__Document segment__.

20 Misleading Movie Titles
No Ronseal awards for this lot...
Whip It
Sounds Like: A documentary about the history of S&M.
When In Fact: It's the just-dropped directorial feature debut of one Ms Drew Barrymore, following the pleasantly arse-over-tit tale of a small town misfit (Ellen Page) who finds solace in her local roller derby team. As wholesome as a hiking boot full of porridge, or something.
Honey, I Blew Up The Kid
Sounds Like: A rubbernecking, made-for-TV docudrama gleaned from the horrifyingly breezy diary entries of a dead-eyed infanticidal terrorist.
When In Fact: It's the goonish and somewhat predictable sequel to 1989's Honey, I Shrunk The Kids , in which proto-geek father Rick Moranis learns nothing from past experience and once again turns his cack-handed scientific meddling on those he's morally obliged to look after. Tsk.
Chariots Of Fire
Sounds Like: The most pant-tighteningly awesome film Ray Harryhausen never animated, crammed to the toga-tops with belching hell-lizards, winged racing carts and blazing skirmishes with chillingly rheumatic armies of the undead.
When In Fact: A handful of stringy, translucent blokes in thoroughly depressing short shorts splash through the grey shallows of a windswept Scottish beach, recreating a true story about 1920s men running fast and winning stuff. A bloody good one, mind. But still.

__Required tasks__.
• 1. Rewrite the stretch of the movie titles list from "20 Misleading Movie" through "look after. Tsk.", using "soccer" in place of "roller derby".
• 2. Answer these questions about the movie titles list:
(a) Whose directorial feature debut is Whip It?
(b) Which film is Honey, I Blew Up The Kid a sequel to?
(c) What kind of beach do the runners splash through in Chariots Of Fire?
The records that come next are from a different source than the text.

__Supplied information__.
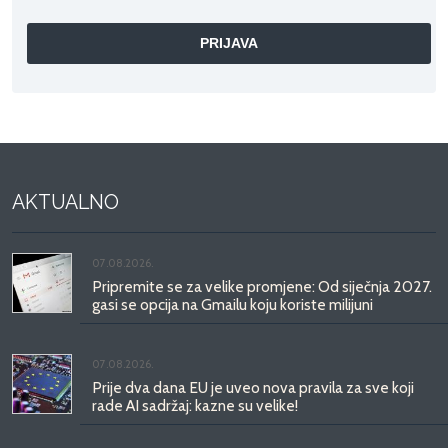
AKTUALNO
07.08.2026.
Pripremite se za velike promjene: Od siječnja 2027.
gasi se opcija na Gmailu koju koriste milijuni
07.08.2026.
Prije dva dana EU je uveo nova pravila za sve koji
rade AI sadržaj: kazne su velike!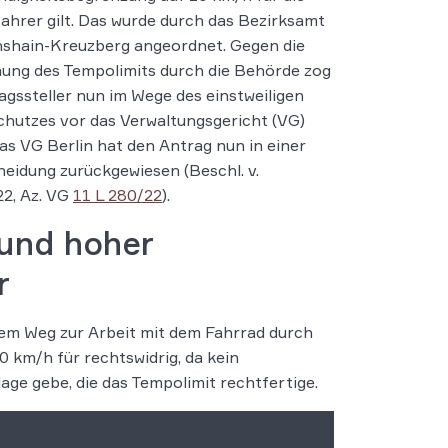
ahrer gilt. Das wurde durch das Bezirksamt
hshain-Kreuzberg angeordnet. Gegen die
ung des Tempolimits durch die Behörde zog
agssteller nun im Wege des einstweiligen
hutzes vor das Verwaltungsgericht (VG)
Das VG Berlin hat den Antrag nun in einer
heidung zurückgewiesen (Beschl. v.
22, Az. VG
11 L 280/22
).
und hoher
r
dem Weg zur Arbeit mit dem Fahrrad durch
 km/h für rechtswidrig, da kein
ge gebe, die das Tempolimit rechtfertige.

__Answer section__.
• 1.
20 Misleading Movie Titles
No Ronseal awards for this lot...
Whip It
Sounds Like: A documentary about the history of S&M.
When In Fact: It's the just-dropped directorial feature debut of one Ms Drew Barrymore, following the pleasantly arse-over-tit tale of a small town misfit (Ellen Page) who finds solace in her local soccer team. As wholesome as a hiking boot full of porridge, or something.
Honey, I Blew Up The Kid
Sounds Like: A rubbernecking, made-for-TV docudrama gleaned from the horrifyingly breezy diary entries of a dead-eyed infanticidal terrorist.
When In Fact: It's the goonish and somewhat predictable sequel to 1989's Honey, I Shrunk The Kids , in which proto-geek father Rick Moranis learns nothing from past experience and once again turns his cack-handed scientific meddling on those he's morally obliged to look after. Tsk.

• 2.
(a) Drew Barrymore's.
(b) Honey, I Shrunk The Kids, from 1989.
(c) A windswept Scottish beach.